David Egolf (Feb 09 2025 at 22:53):

John Baez said:

But here's an interesting twist: the concept of 'isofibration' itself violates the principle of equivalence. You can have two functors

$F, G : \mathsf{C} \to \mathsf{D}$

that are naturally isomorphic, with one being an isofibration and the other not. Let me see if I can make up an easy example. The identity functor

$1 : \mathsf{FinSet} \to \mathsf{FinSet}$

is an isofibration (since all identity functors are). But it's naturally isomorphic to a functor that sends all $n$ -element sets to the same $n$ -element set. (Yet another puzzle: see why?) This latter functor is clearly not an isofibration.

That makes sense! (And I think I was able to work out the details of checking that we have a natural isomorphism between two such functors.)

David Egolf (Feb 09 2025 at 23:02):

John Baez said:

The idea is that we puff up the category $C$ to get a bigger but equivalent category $C'$ , which allows us to replace the functor $F: C \to D$ by a functor $F': C' \to D$ that's an isofibration, basically because $C'$ has enough isomorphisms to do all the lifting we want in the definition of 'isofibration'.

Interesting! Intuitively, I guess the repair process creates a version of $F$ that better respects the principle of equivalence, in terms of what is in its image.

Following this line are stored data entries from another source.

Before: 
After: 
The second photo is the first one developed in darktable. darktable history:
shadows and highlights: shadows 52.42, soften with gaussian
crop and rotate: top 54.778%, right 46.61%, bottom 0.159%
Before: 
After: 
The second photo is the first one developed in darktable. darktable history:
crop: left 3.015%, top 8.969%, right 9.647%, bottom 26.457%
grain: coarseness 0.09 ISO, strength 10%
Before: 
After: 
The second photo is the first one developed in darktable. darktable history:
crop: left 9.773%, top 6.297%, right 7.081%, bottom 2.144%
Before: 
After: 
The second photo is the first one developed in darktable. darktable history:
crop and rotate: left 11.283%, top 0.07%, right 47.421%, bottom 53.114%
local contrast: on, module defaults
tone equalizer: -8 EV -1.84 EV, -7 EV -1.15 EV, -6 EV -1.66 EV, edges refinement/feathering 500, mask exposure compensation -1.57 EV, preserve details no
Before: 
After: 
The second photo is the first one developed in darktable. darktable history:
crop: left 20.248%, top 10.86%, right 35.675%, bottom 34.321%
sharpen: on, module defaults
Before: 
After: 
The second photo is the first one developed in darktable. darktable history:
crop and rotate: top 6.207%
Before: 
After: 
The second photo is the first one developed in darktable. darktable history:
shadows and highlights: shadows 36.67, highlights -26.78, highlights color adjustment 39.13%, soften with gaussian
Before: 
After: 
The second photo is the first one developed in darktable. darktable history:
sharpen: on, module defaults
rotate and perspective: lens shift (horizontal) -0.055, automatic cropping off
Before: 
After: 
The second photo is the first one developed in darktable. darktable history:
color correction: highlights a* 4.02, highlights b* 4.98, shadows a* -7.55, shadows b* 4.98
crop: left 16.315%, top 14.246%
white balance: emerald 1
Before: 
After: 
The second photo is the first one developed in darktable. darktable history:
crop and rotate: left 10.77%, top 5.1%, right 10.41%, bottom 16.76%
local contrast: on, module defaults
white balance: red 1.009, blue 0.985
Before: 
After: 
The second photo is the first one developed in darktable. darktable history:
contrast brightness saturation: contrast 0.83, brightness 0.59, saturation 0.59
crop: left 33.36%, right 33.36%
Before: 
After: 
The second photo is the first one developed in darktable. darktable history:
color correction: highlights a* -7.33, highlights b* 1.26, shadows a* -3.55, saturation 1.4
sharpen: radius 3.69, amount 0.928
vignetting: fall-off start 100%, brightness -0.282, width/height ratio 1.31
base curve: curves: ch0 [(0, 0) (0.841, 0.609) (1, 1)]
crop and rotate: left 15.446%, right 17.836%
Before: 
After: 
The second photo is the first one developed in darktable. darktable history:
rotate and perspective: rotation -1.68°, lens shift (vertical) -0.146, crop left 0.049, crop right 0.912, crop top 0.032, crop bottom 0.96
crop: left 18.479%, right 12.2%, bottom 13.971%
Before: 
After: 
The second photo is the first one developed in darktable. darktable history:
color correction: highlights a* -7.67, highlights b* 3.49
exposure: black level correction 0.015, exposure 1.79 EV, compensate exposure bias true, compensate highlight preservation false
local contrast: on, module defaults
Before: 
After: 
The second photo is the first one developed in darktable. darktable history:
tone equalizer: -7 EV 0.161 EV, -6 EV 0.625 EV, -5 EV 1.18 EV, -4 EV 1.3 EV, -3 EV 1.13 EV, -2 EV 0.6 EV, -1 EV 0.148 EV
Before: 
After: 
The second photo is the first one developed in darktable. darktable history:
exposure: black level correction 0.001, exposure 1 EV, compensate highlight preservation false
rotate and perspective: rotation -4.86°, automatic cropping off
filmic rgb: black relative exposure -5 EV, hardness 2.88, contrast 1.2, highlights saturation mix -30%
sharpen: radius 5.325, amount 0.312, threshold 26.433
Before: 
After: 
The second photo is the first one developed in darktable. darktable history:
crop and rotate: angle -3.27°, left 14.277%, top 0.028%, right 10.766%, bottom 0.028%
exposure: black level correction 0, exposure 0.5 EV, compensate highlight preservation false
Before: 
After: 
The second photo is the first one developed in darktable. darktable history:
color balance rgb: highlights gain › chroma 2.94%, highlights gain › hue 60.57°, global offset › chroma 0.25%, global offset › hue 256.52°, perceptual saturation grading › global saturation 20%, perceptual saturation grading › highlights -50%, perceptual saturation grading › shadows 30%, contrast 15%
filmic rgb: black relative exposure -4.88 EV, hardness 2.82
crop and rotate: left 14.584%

John Baez (Feb 10 2025 at 00:25):

I think I was able to work out the details of checking that we have a natural isomorphism between two such functors.

Excellent! It's closely related to the idea of a [[skeleton]]: every category $\mathsf{C}$ is equivalent to a category $\mathsf{C}_0$ where isomorphic objects are equal, and you can set it up so that the functor $\mathsf{C}_0 \to \mathsf{C}$ in this equivalence is the inclusion of a subcategory, gotten by choosing one object from each isomorphism class of objects in $\mathsf{C}$ .

When we do this trick for $\mathsf{C} = \mathsf{FinSet}$ , we usually choose the objects of $\mathsf{C}_0$ to be the ordinals - our 'favorite' $n$ -element sets.